Le référencement est effectué automatiquement par des robots, les crolleurs, qui parcourent le web pour référencer toutes les pages existantes pour leurs moteurs de recherche ou pour archiver. Un moyen simple pour un développeur d’éviter que son site web soit référencé ou archivé sans qu’il le souhaite est d’utiliser « robot.txt ». Il s’agit d’un logiciel très simple, non contraignant qui permet de signaler aux crolleurs qu’on ne souhaite pas être référencé. Cependant, ne s’agissant pas d’une protection mais d’un simple message aux robots, ceux-ci peuvent très bien ne pas respecter la demande faite. Comme je vous l’expliquais plus tôt, au vu de tous les liens et supports qui existent sur le web, il extrêmement difficile de faire disparaître complètement une donnée puisqu’il faut contacter chaque éditeur pour négocier l’effacement et que cela prend un temps considérable. Certaines entreprises, dites d’e-réputation, se sont donc spécialisées dans ce domaine. Elles proposent à toute entité de changer son image internet en commençant par recueillir toutes les informations qu’elles trouvent sur elle, puis elles contactent chaque hébergeur et font ainsi disparaître les données légalement.

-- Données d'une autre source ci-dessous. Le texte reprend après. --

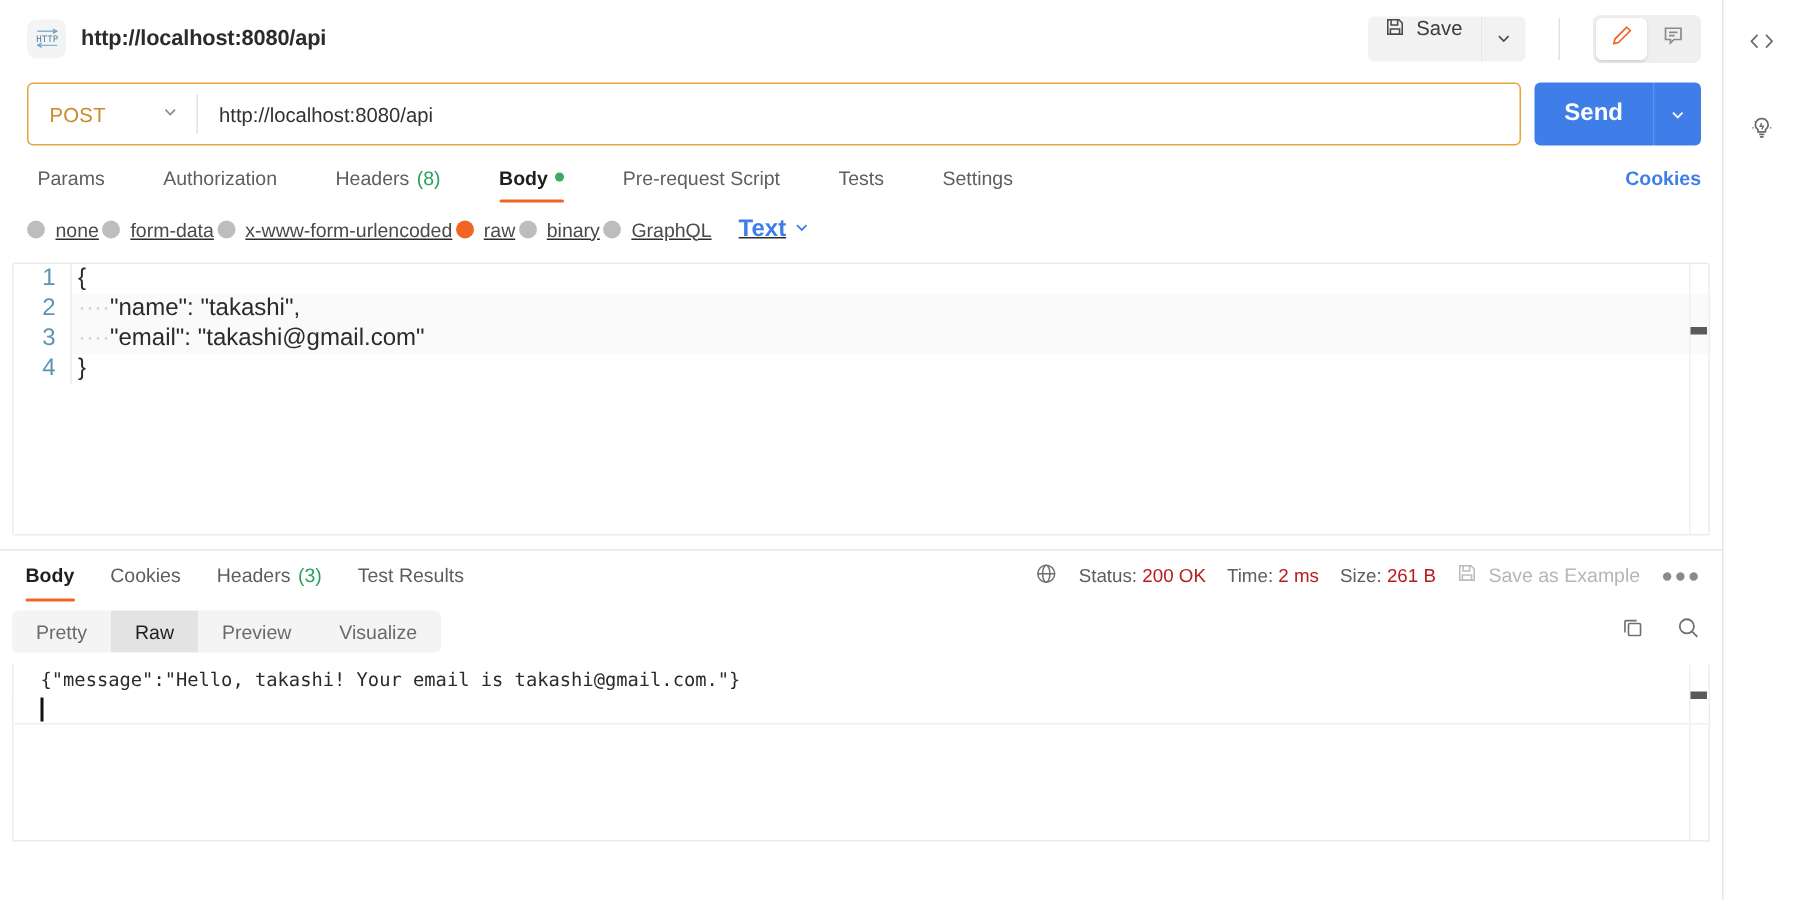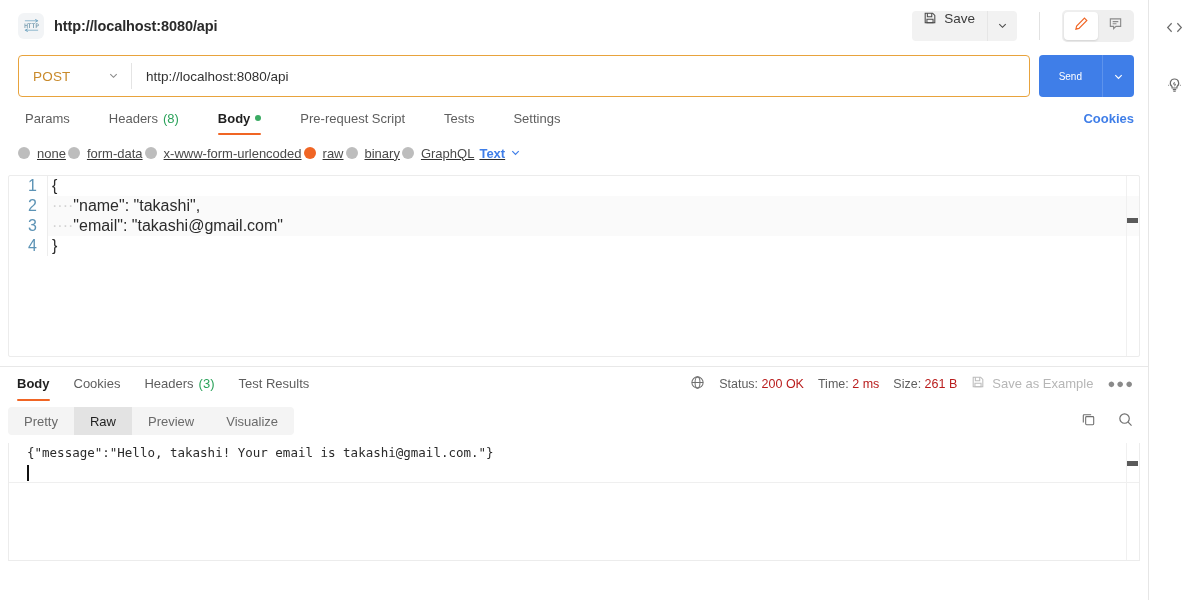--- a/index.html
+++ b/index.html
@@ -73,7 +73,7 @@
   .send-group { display: flex; align-items: center; }
   .send-btn {
     height: 42px; background: #3f7ee8; color: #fff; border-radius: 4px 0 0 4px;
-    display: flex; align-items: center; padding: 0 20px; font-size: 10px; font-weight: normal;
+    display: flex; align-items: center; padding: 0 20px; font-size: 16px; font-weight: bold;
     cursor: pointer;
   }
   .send-caret {

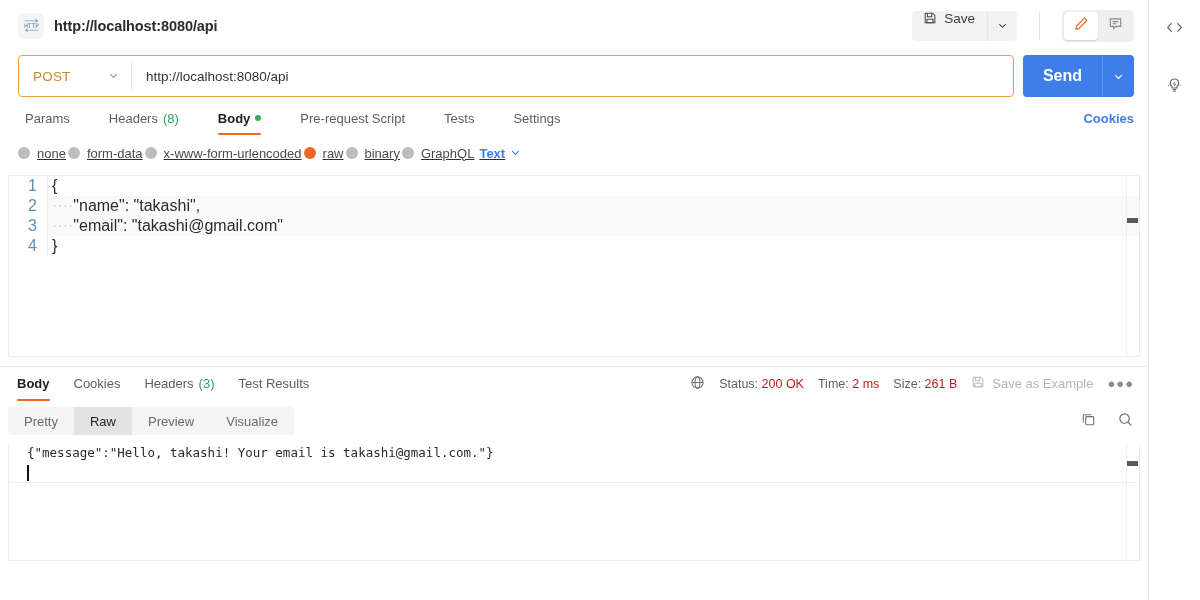--- a/index.html
+++ b/index.html
@@ -248,6 +248,9 @@
         <span>Params</span>
       </div>
       <div class="rtab">
+        <span>Authorization</span>
+      </div>
+      <div class="rtab">
         <span>Headers</span>
         <span class="count-green">(8)</span>
       </div>

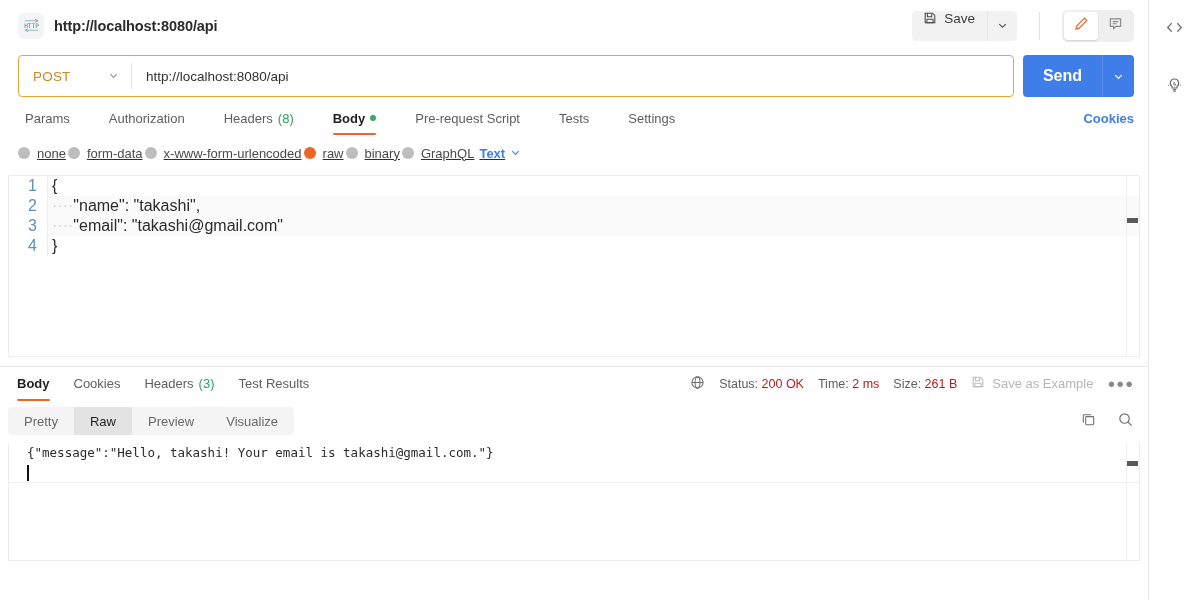--- a/index.html
+++ b/index.html
@@ -107,7 +107,7 @@
   .radio-item { display: flex; align-items: center; gap: 7px; font-size: 13px; color: #4a4a4a; cursor: pointer; }
   .radio { width: 12px; height: 12px; border-radius: 50%; background: #bdbdbd; flex: none; }
   .radio.sel { background: #f06524; }
-  .text-drop { display: flex; align-items: center; gap: 5px; color: #3f7ee8; font-size: 13px; font-weight: bold; cursor: pointer; margin-left: 3px; justify-content: flex-end; }
+  .text-drop { display: flex; align-items: center; gap: 5px; color: #3f7ee8; font-size: 16px; font-weight: bold; cursor: pointer; margin-left: 16px; justify-content: flex-end; }
 
   
   .editor {

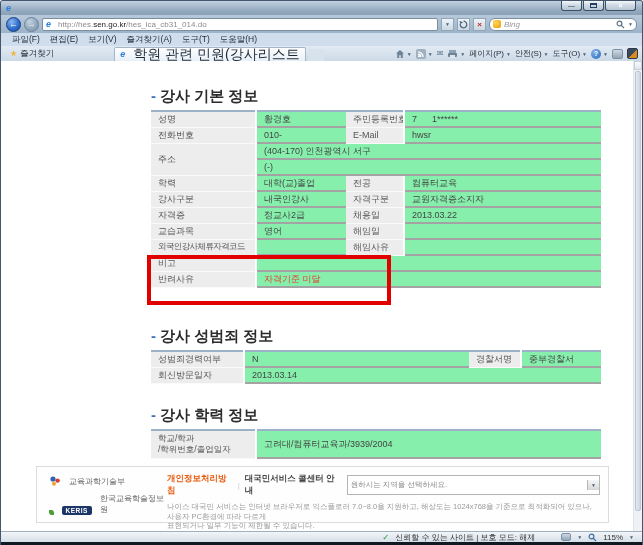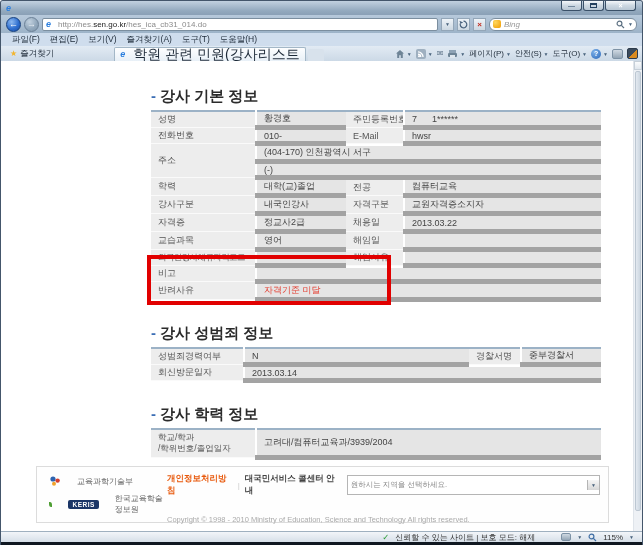--- a/index.html
+++ b/index.html
@@ -77,7 +77,7 @@
   th,td { font-size:9px; font-weight:normal; text-align:left; height:16px;
     padding:0 4px 0 7px; overflow:hidden; white-space:nowrap; color:#444; }
   th { background:#ededed; color:#555; border-bottom:1px solid #fafafa; border-right:2px solid #fff; }
-  td { background:#e5e5e5; border-bottom:5px solid #a3a3a3; }
+  td { background:#86efac; border-bottom:2px solid #a3a3a3; }
   th.tight { font-size:8.5px; letter-spacing:-0.6px; }
   td.pre { white-space:pre; }
   td.reject { color:#e33b2e; }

Lorsqu’on fait une demande à Google, celui-ci efface les données mais pas les back-ups en sa possession, en effet ils se réservent le droit de les conserver légalement pendant deux ans. De plus l’usager qui demande à effacer ses données peut éventuellement utiliser d’autres services qui requièrent ces données. Google pourrait alors les conserver pour satisfaire ce besoin, il faut leur demander quel est leur politique à ce sujet. Cependant même si comme vous j’utilise des services ayant implicitement besoin de données recueillies automatiquement, je n’ai jamais signé nulle part pour que ce soit fait. Il faudrait donc dans l’idéal peut-être plus de transparence de la part de Google.

 

Commentaires annexes
La grille de questions réalisée étant plus centrée sur les sciences humaines, celle-ci ne nous a pas beaucoup servie, puisque l’acteur nous a immédiatement dit que ses réponses vaudraient celle de n’importe quel autre non-spécialiste. Ce n’a cependant pas constitué un handicap et le dialogue s’est poursuivi sans difficulté sur la faisabilité technique du droit à l’oubli et au déréférencement.

Au vu de la problématique abordée, le chercheur nous a conseillé de bien signaler aux acteurs interviewés que le support de notre controverse sera un site web.